- _Passage shown_:
3. If there is a bit spare in the object header somewhere (that is currently always zero), this could be used to signify the presence of an additional struct that immediately follows after the existing object data. I *think* that this method would allow binary compatibility with older modules. Instances that have this bit set would allow stored properties in extensions. The struct at the end would have one member, a pointer to a table of additional objects/values, stored properties defined in extensions could be stored in here, using a hash derived from the module/protocol/extension/property name (or something better if it exists).

The struct could be very simple as described above or more complex, with additional features, for example a list of deinit hooks, dynamically added methods, etc. The struct itself may also be dynamic in size/layout if such complexity is warranted by size or extensibility concerns. Perhaps it should start with some flags and its size (size would be fixed and only increase with revisions so this would double as a 'version' number).

If viable - this would be a much better way to implement this feature than my previous two ideas. It doesn't require global lookups or additional levels of indirection beyond accessing the dynamic data/feature itself.

On Mon, 3 Oct 2016 at 04:13 Jay Abbott <jay@abbott.me.uk <mailto:jay@abbott.me.uk>> wrote:
Are stored properties in extensions already being discussed elsewhere? Is this one of those deferred-but-not-indexed-anywhere subjects?

I wonder how stored properties could potentially be implemented, I can only think of two ways:

1. An extra pointer per instance (with resulting ABI compatability implications) to hold a collection of the stored items.

2. A global lookup for any instance where stored properties have been set.

I'm not a language implementation expert, or familiar with the swift implementation, so there may be other/better ways - I'd like to know if there are?

If not, and option 2 was employed, a little foresight might enable the mechanism to be overloaded in the future for other dynamic features too. A bit flag (I'm hoping there's a spare bit in an existing flags field somewhere?) could indicate whether any feature had caused the object to be added to this lookup and deinit could check this bit and make sure the object is removed, thus any stored properties are nilled. The lookup value could be a struct with one member (extensionStoredProperties), and additional members can be added in future for new features.

- _Input data_:
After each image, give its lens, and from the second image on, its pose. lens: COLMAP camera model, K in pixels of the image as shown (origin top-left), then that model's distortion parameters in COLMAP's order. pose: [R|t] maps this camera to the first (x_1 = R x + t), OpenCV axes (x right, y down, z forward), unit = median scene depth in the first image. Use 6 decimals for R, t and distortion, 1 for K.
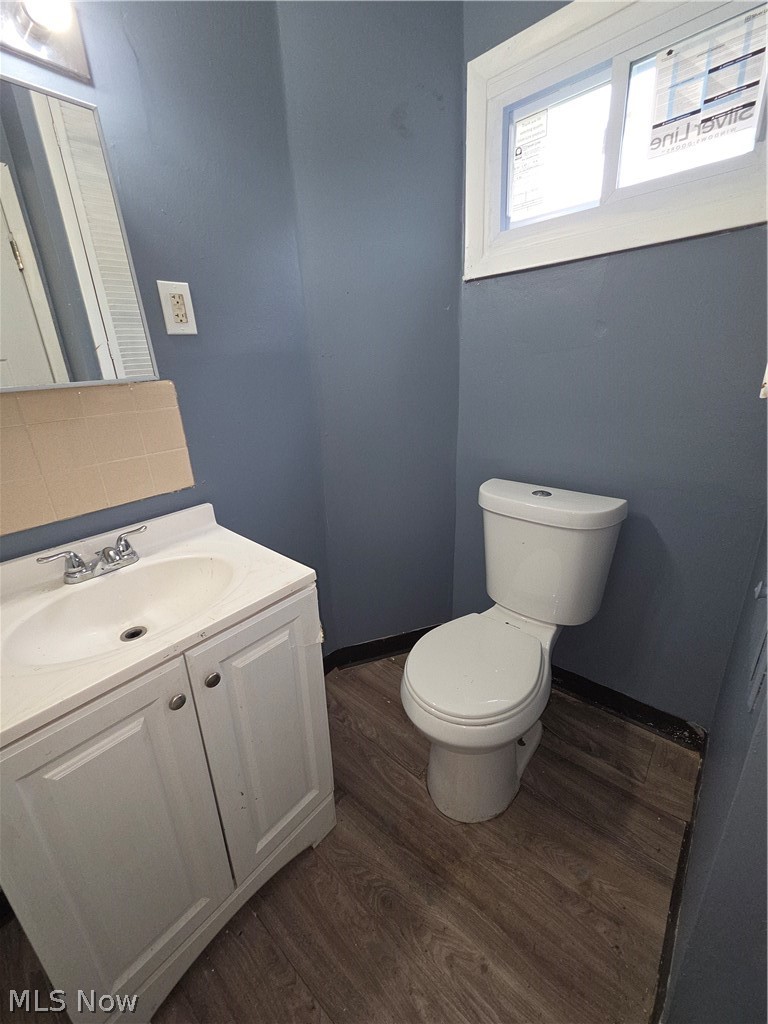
lens RADIAL K [[418.1, 0, 382.3], [0, 418.1, 507.9], [0, 0, 1]] dist [0.001880, -0.000677]
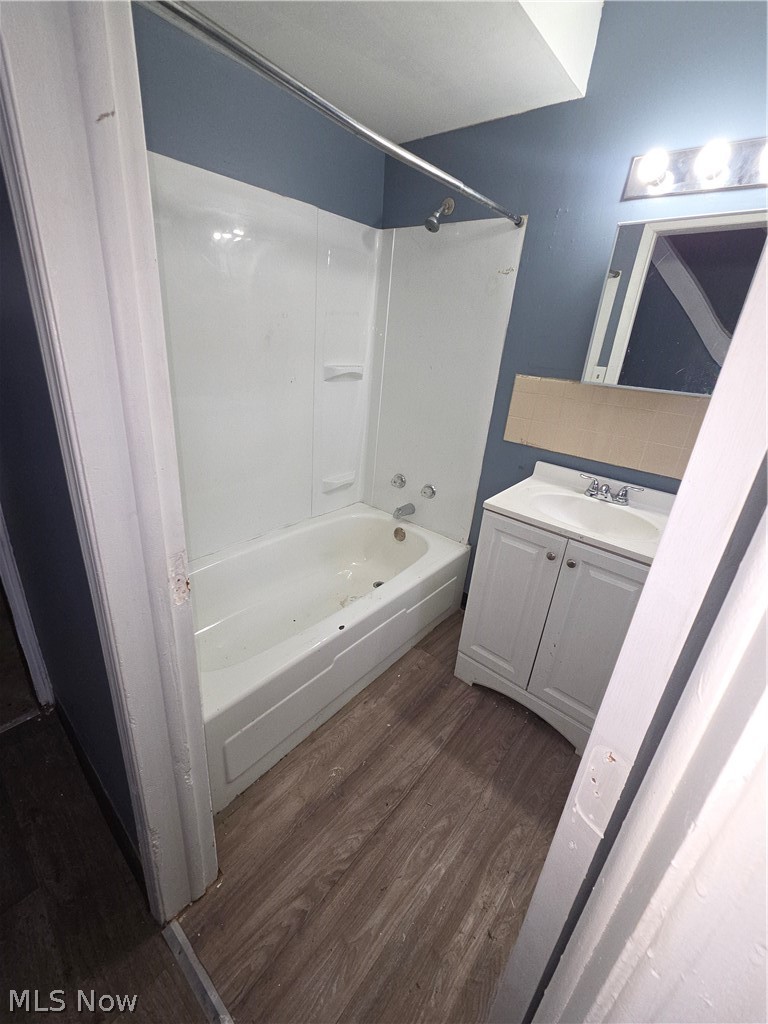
lens RADIAL K [[418.1, 0, 384.1], [0, 418.1, 506.2], [0, 0, 1]] dist [0.001880, -0.000677]
pose [[0.018159, 0.433819, -0.900817, 0.829560], [-0.409328, 0.825228, 0.389165, -0.114152], [0.912206, 0.361663, 0.192560, -0.103484]]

- _The task_:
Write what comes next in the email discussion of stored properties in Swift extensions, starting right after its last sentence. You can set the material aside; none of it is needed here.

- _Reply_:
I get the impression from the associated objects discussion that perhaps there are much better, more optimal, more ingenious, more unknown-by-me ways of doing such things, so apologies if this whole idea is way-off the mark :D

Jay

P.S. Note that stored properties in extensions could enable developers to implement their own dynamic features in Swift.. so such desires could be satisfied in the short term until they could be done properly in the language.

On Sat, 1 Oct 2016 at 00:49 Chris Lattner via swift-evolution <swift-evolution@swift.org <mailto:swift-evolution@swift.org>> wrote:
On Sep 30, 2016, at 2:51 PM, Ted F.A. van Gaalen via swift-evolution <swift-evolution@swift.org <mailto:swift-evolution@swift.org>> wrote:
> Is it possible to have best of (these completely different) both worlds?

Yes, of course it is. Your email spends a lot of words trying to form a false dichotomy. Swift can definitely have both awesome dynamic features while still having performance, predictability and safety.

> Would it be possible in Swift to have facilities to generate objects
> dynamically at runtime? and, if desirable, how can such be implemented?

Here’s an extant implementation that you can use today:
GitHub - Zewo/Reflection: DEPRECATED

I’m sure it isn’t ideal, but it proves that it can be done. When we have bandwidth to reevaluate this area from first principles, I’m sure we can make improvements on it.

I will grant you that Smalltalk is a beautiful language in its simplicity, but for that simplicity it makes many tradeoffs that we’re not willing to make. We are willing to make the internal implementation of Swift complex if that means that we get a beautiful model for programmers - one that preserves the virtues of safety-by-default, predictability, performance, and joy-to-develop-in.

The meme of “Swift can never (or will never) support dynamic features” is tired, and also wildly inaccurate.